Ella negó con la cabeza.
– No. Estaba asustada y rabiosa. Y su rabia ocultaba el carácter desesperado de su situación. En realidad, ¿qué sabía de Michael O'Connell? Nada. En cambio él sí sabía mucho de ella. Curiosamente, aunque a distancia, Scott estaba más cerca de comprender la verdadera naturaleza de aquello a lo que se enfrentaban, porque actuaba más por instinto, sobre todo al principio.

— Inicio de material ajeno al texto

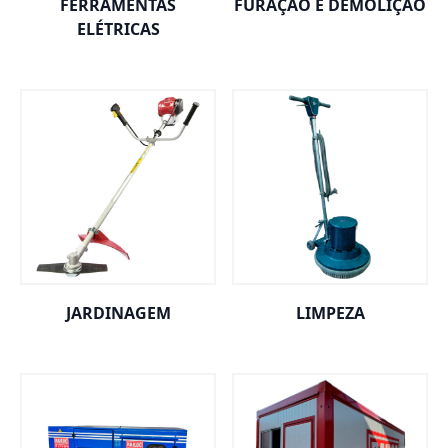
FERRAMENTAS
FURAÇÃO E DEMOLIÇÃO
ELÉTRICAS
JARDINAGEM
LIMPEZA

– ¿Y Sally? ¿Y su compañera, Hope?
– Todavía no conocían el miedo. Pero no por mucho tiempo.
– ¿Y O'Connell?
Ella vaciló.
– No podían verlo. No todavía, al menos.
– ¿Ver qué?
– Que estaba empezando a disfrutar.
9 Dos encuentros diferentes
Cuando Scott no pudo localizar a su hija ni en el teléfono fijo ni en el móvil, la ansiedad se apoderó de él, pero se dijo que estaba exagerando. Era mediodía, y probablemente ella había salido. En más de una ocasión dejaba el móvil cargando en su apartamento.

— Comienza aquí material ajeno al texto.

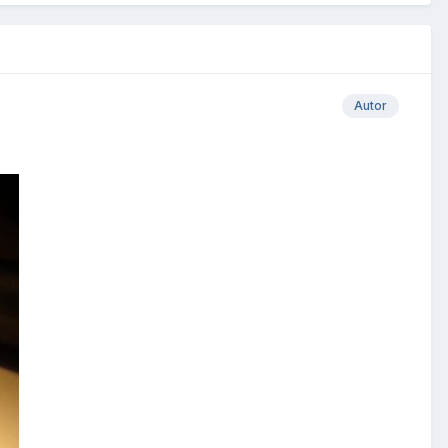
Autor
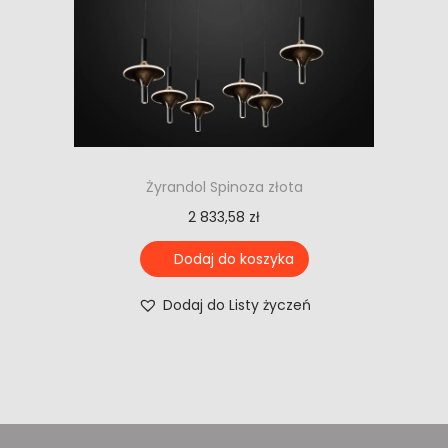
Żyrandol Spinoza złota
2 833,58
zł
Dodaj do koszyka
Dodaj do Listy życzeń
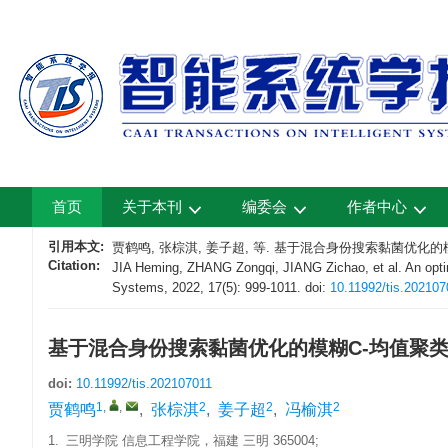
首页
关于本刊
编委会
作者中心
引用本文:
贾鹤鸣, 张棕淇, 姜子超, 等. 基于混合身份搜索黏菌优化的模糊C-均值
Citation:
JIA Heming, ZHANG Zongqi, JIANG Zichao, et al. An optimi
Systems, 2022, 17(5): 999-1011.
doi:
10.11992/tis.202107
基于混合身份搜索黏菌优化的模糊C-均值聚
doi:
10.11992/tis.202107011
1
,
,
2
2
2
贾鹤鸣
,
张棕淇
,
姜子超
,
冯榆淇
1.
三明学院 信息工程学院，福建 三明 365004;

Así que, tras dejarle un breve mensaje («Sólo quería saber cómo van las cosas»), se sentó y se preocupó por si debería estar preocupado. Después de unos minutos sintiendo el pulso acelerado, se levantó y se paseó por el pequeño despacho. Luego se sentó y se puso a responder los e-mails de algunos estudiantes. También imprimió un par de trabajos. Estaba intentando perder el tiempo en un momento en que no estaba seguro de tener tiempo que perder.
No pasó mucho antes de que volviera a reclinarse en el sillón de su escritorio, meciéndose suavemente adelante y atrás, mientras evocaba imágenes del pasado. Una vez, cuando Ashley tenía poco más de un año, contrajo una fuerte bronquitis, y la temperatura le subió de golpe y no podía dejar de toser. Él la acunó en brazos toda la noche, tratando de arrullarla y calmarle la tos. Respiraba cada vez con mayor dificultad. A las ocho de la mañana llamó a la consulta del pediatra y le dijeron que fuera de inmediato. El médico examinó a Ashley, le auscultó el pecho, y luego exigió saber fríamente por qué no la habían llevado antes a urgencias.
– ¿Pensaban que abrazándola toda la noche iba a ponerse mejor? -le dijo.
Scott no respondió, pero, sí, había pensado que abrazándola se recuperaría.
Naturalmente, los antibióticos fueron una solución mejor.
Cuando Ashley empezó a repartir su tiempo entre las casas de sus padres, Scott permanecía despierto en su cuarto, caminando de un lado a otro, incapaz de no imaginarse lo peor: accidentes de tráfico, atracos, drogas, alcohol, sexo… todos los desagradables inconvenientes de crecer. Sabía que Sally estaba dormida en su cama aquellas noches en que la adolescente Ashley andaba por ahí rebelándose contra Dios sabe qué. Sally siempre tenía problemas para enfrentarse al agotamiento que provoca la preocupación. Parecía creer que durmiendo lograría anular la tensión y su causa, como si nunca hubiera existido.
Odiaba esa actitud de su ex mujer. Siempre se había sentido solo, incluso antes de divorciarse.
Jugueteó con un lápiz entre los dedos, hasta que por fin lo partió por la mitad. Inspiró hondo. «¿Pensaban que abrazándola toda la noche iba a ponerse mejor?»
Scott se dijo que angustiarse pasivamente era inútil. Tenía que hacer algo, aunque se equivocara por completo.
Ashley llegó a su trabajo unos diez minutos antes de lo normal, impulsada por la furia, su habitual caminar tranquilo sustituido por un paso ligero, la mandíbula apretada, preocupada por O'Connell. Observó un momento las enormes columnas dóricas que señalaban la entrada al museo y luego se volvió para contemplar la calle. El sitio donde trabajaba pertenecía a su mundo, no al de Michael O'Connell. Se sentía cómoda entre las obras de arte, las comprendía, percibía la energía tras cada pincelada. Los lienzos, como el museo, eran enormes y ocupaban grandes zonas de pared. Intimidaban a muchos visitantes, empequeñeciendo a todo aquel que se detenía ante ellos.